### [PASSAGE TO READ]
——

Liberty Avenue (Pittsburgh)

Liberty Avenue (Pittsburgh) is a major thoroughfare starting in downtown Pittsburgh, just outside of Point State Park. Liberty Ave. runs through Downtown Pittsburgh, the Strip District, Bloomfield, and ends in the neighborhood of Shadyside at its intersection with Centre Avenue and Aiken Avenue.

A section of Liberty Avenue in Downtown Pittsburgh was a red-light district in the 1970s and '80s, hosting the city's sex industry, including burlesque houses, strip bars, peep shows, and attracted vice and crime.[1] The Pittsburgh Cultural Trust, formed in 1984, worked over the next 25 years to transform the area into the Cultural District, a center for the arts, eventually bringing the August Wilson Center for African American Culture, the Pittsburgh Cultural Trust Arts Education Center, and a museum of cartoon art, The ToonSeum, to Liberty Avenue.[2]

Contents

Strip District

Liberty Ave. is a main road through the Strip District. It is the home to many businesses, mostly offices and business to business service and product providers. There are few retail establishments on Liberty Ave. in the Strip District.

Bloomfield

Liberty Ave. is the site of the main business district in Bloomfield. Liberty Ave. is also home to West Penn Hospital as well as many small store fronts.

——

### [DIRECTIONS]
• a. According to the passage on Liberty Avenue, in which neighborhood does the avenue end, and at which intersection?
• b. Decide whether each statement agrees with the passage on Liberty Avenue: (i) The Pittsburgh Cultural Trust was formed in 1984. (ii) Liberty Ave. in the Strip District has many retail establishments. (iii) West Penn Hospital is located on Liberty Ave.
• c. Write the next part of the passage on Liberty Avenue, picking up after its final sentence.

Stored dataset items:
——

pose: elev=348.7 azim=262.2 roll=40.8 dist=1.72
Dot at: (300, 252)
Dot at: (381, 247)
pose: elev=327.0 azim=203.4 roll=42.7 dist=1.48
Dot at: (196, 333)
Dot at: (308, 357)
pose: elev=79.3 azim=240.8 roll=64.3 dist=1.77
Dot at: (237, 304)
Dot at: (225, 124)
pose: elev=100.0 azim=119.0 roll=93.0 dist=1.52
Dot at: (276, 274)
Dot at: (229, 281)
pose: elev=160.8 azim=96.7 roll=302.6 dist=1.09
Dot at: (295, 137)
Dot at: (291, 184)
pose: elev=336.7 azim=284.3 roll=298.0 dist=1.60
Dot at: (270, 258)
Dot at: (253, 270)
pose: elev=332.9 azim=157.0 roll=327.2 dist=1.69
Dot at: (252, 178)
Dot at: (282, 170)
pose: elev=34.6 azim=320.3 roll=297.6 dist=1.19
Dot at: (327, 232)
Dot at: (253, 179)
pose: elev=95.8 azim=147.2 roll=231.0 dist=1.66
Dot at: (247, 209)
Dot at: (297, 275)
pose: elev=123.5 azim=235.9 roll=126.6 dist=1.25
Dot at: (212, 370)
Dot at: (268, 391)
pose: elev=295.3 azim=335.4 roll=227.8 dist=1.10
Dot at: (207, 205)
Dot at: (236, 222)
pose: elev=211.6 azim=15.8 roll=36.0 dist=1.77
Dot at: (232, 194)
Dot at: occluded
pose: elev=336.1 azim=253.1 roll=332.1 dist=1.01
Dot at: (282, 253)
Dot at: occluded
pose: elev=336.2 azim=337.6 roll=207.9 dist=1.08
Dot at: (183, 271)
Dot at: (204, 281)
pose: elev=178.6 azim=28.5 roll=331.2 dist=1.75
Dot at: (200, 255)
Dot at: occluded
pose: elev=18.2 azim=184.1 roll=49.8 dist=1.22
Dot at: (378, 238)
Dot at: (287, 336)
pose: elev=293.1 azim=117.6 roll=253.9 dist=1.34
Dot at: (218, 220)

——

### [EXPECTED OUTPUTS]
• a. It ends in Shadyside, at its intersection with Centre Avenue and Aiken Avenue.

• b.
(i) Yes: "The Pittsburgh Cultural Trust, formed in 1984"
(ii) No: "There are few retail establishments on Liberty Ave. in the Strip District."
(iii) Yes: "Liberty Ave. is also home to West Penn Hospital"

• c.
Popular culture

A semi-fictionalized version of Liberty Avenue is featured prominently in the American version of the television program Queer as Folk. While Liberty Avenue in Downtown Pittsburgh is considered the center of gay culture in Pittsburgh, with several gay-owned businesses, bars, and clubs, as well as the home of Pittsburgh's annual Pride Parade, it was portrayed as the heart of a booming "gay village," with even more gay clubs, cafes and shops than exist in reality. These scenes were filmed in Toronto's Church Street, due to financial reasons, which also contains a large number of gay and gay-friendly establishments. In addition, any QAF viewer familiar with either Pittsburgh or Toronto will recognize the red and black trolleys of the TTC occasionally passing in the background, which do not exist on Liberty Avenue in Pittsburgh. In one episode, the principal characters travel to Toronto for the beginning of the "Liberty Ride" and, while walking down Church Street remark to each other that it's eerily similar to Liberty Avenue back home.